▶ **WHAT THE TASK REQUIRES**
An exact copy of all the data below is needed, without its pictures.

───── DATA EXTRACT ─────

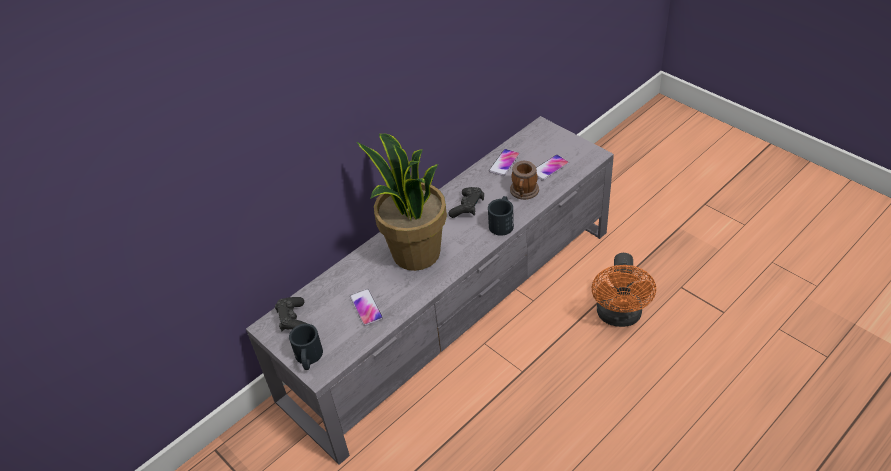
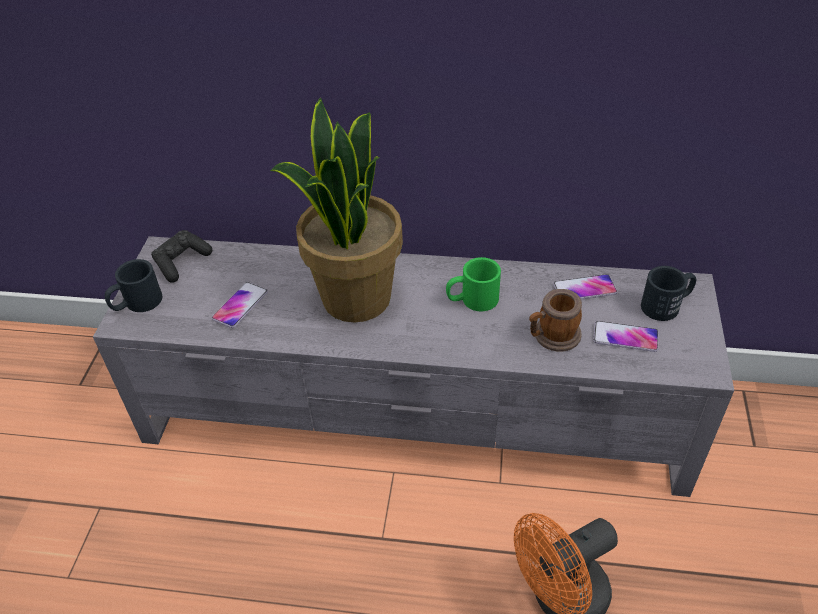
camera: 50 degrees right, 0 degrees up
black game controller [449,187,484,218] -> green mug [446,257,501,311]
black mug [488,196,514,236] -> black mug moved to [641,266,696,321]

─────

▶ **ANSWER TO THE EXERCISE**
camera: 50 degrees right, 0 degrees up
black game controller [449,187,484,218] -> green mug [446,257,501,311]
black mug [488,196,514,236] -> black mug moved to [641,266,696,321]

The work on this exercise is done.